Шанталь выбралась из палатки, отошла на безопасное расстояние, расстегнула чехол и вытащила из него ружье. Но чужестранец вроде бы даже не заметил этого.
— Скажи-ка мне, — произнёс он, — вот если бы тебе пришлось писать книгу об этом случае с золотом, неужели ты считала бы, что большая часть читателей, каждый день сталкивающихся с разнообразными трудностями, не раз несправедливо обиженных жизнью и людьми, вынужденных выбиваться из сил, чтобы накормить и выучить детей, — так вот, неужели бы они согласились так страдать ради того, чтобы ты сбежала со слитком?
— Не знаю, — отвечала Шанталь, вкладывая в ствол первый патрон.
— И я не знаю. Именно такой ответ мне и нужен.

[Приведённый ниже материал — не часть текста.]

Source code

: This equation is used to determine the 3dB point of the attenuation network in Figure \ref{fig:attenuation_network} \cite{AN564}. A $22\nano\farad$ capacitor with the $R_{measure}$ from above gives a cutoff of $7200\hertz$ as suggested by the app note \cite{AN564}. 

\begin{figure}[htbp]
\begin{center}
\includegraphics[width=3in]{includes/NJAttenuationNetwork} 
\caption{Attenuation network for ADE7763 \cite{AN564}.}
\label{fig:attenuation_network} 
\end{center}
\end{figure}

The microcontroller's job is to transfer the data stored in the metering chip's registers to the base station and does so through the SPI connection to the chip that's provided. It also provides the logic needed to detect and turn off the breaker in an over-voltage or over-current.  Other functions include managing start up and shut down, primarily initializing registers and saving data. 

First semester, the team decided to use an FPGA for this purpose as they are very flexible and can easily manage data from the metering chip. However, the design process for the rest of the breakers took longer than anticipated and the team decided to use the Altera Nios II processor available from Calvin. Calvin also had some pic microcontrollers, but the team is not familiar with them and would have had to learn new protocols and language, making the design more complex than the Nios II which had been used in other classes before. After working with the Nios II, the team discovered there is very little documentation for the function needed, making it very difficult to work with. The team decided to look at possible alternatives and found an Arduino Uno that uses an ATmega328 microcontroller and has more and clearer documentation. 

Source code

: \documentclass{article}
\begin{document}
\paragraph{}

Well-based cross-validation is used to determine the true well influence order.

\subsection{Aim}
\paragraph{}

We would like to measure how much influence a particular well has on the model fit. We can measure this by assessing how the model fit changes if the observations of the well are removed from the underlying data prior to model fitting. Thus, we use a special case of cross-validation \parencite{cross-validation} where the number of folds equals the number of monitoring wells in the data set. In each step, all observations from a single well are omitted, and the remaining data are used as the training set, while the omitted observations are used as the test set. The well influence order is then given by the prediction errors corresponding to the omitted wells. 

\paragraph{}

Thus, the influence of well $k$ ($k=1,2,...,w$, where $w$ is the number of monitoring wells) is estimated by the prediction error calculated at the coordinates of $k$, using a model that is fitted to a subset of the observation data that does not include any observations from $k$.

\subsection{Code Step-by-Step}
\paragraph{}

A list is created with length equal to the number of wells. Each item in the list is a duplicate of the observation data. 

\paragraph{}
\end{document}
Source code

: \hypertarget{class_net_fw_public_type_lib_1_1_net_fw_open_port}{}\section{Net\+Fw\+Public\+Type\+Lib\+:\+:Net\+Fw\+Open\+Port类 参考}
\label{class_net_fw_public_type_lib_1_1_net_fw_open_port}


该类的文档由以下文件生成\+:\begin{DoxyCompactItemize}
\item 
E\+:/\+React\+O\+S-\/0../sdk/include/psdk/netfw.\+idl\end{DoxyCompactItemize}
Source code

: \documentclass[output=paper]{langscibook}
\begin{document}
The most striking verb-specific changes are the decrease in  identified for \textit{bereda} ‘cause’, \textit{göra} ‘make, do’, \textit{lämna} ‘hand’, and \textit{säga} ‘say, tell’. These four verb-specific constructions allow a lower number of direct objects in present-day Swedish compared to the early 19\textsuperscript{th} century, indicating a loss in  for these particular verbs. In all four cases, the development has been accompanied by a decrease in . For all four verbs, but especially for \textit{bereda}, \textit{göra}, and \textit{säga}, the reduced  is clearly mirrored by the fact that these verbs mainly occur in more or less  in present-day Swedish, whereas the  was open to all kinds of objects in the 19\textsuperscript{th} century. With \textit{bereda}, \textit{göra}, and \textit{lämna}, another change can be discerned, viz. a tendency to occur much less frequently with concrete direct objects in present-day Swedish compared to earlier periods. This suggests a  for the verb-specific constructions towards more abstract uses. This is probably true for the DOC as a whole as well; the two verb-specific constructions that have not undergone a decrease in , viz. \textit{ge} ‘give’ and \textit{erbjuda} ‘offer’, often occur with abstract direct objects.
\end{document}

Теперь был заряжен и второй ствол.
— Ты готова убить меня, хоть и пытаешься успокоить россказнями про волка. Но это ничего, поскольку отвечает на мой вопрос: представители рода человеческого отягощены злом, раз уж мелкая служащая из провинциального городка способна совершить преступление ради денег. Я умру, но теперь я знаю ответ, и потому умру довольным.
— Держите, — и Шанталь протянула ружьё чужестранцу. — Никто не знает, что мы с вами знакомы. В гостиничном формуляре вы указали о себе ложные сведения. Вы можете уехать, когда пожелаете, и, насколько я понимаю, можете скрыться где угодно, в любом уголке мира.
Вам даже прицеливаться не надо — просто направьте на меня дуло и нажмите на курок. Заряд состоит из маленьких кусочков свинца, которые разлетаются конусом.
С такими патронами ходят на крупную дичь. И на людей. Вы можете даже смотреть в другую сторону, если вам не хочется видеть, как картечь разворотит моё тело.
Чужестранец положил палец на спусковой крючок, прицелился в её сторону, и Шанталь с удивлением заметила, что двустволку он держит привычно и правильно, как человек, умеющий владеть оружием.
Так они простояли довольно долго: Шанталь знала, что, если чужестранец поскользнется или вздрогнет от внезапного появления зверя или птицы, палец его дёрнется и ружьё выстрелит.
В этот момент она осознала, сколь по-детски наивным было её душевное движение: она пыталась бросить вызов этому типу, всего лишь чтобы подразнить его — пусть-ка сам сделает то, что предлагает сделать другим.
А чужестранец, между тем, продолжал направлять ружьё на Шанталь, он не моргал, и руки его не дрожали. Теперь уже было поздно; теперь уж он сам был убеждён, что оборвать жизнь девушки, бросившей ему вызов, — недурная, в сущности, идея.
Шанталь готова была взмолиться о пощаде, но он опустил ружьё раньше, чем она успела вымолвить слово.
— Я почти физически ощущаю твой страх, — проговорил он, протягивая ей ружьё. — Я чувствую запах пота, струящегося у тебя по лицу, хоть он и перемешивается с каплями дождя; несмотря на ветер, который с адским шумом раскачивает деревья, я слышу, как, едва не выскакивая из груди, колотится твоё сердце.
— Сегодня вечером я сделаю то, о чём вы меня просили, — сказала Шанталь, делая вид, будто не слышала произнесенных им слов, в которых всё было чистой правдой. — В конце концов, я хотела понять всё-таки вашу натуру, распознать, чего в вас больше — зла или добра.
Кое-что я вам только что продемонстрировала: несмотря на все чувства, которые я испытывала или перестала испытывать, вы могли спустить курок. Могли, да не спустили. Знаете почему?
Потому что струсили. Используете других для того, чтобы разрешить ваши собственные конфликты, а занять собственную позицию — не способны.
— Один немецкий философ сказал как-то раз: «Даже у Бога есть ад: это его любовь к людям». Нет, Шанталь, я не струсил. Я и не такие курки спускал, а точнее говоря, я производил оружие, которому твоя двустволка в подмётки не годится, производил и продавал по всему миру.
И всё это было вполне законно и легально — с разрешения правительства, с уплатой экспортных сборов и прочих налогов. Я женился на той, кого любил, у меня были две прелестные дочки, и я всегда умел требовать и получать всё, что мне причиталось.
Не в пример тебе — ведь ты считаешь, будто судьба преследует тебя, — я всегда был способен к действию, всегда готов бороться с многочисленными враждебными силами, противостоявшими мне.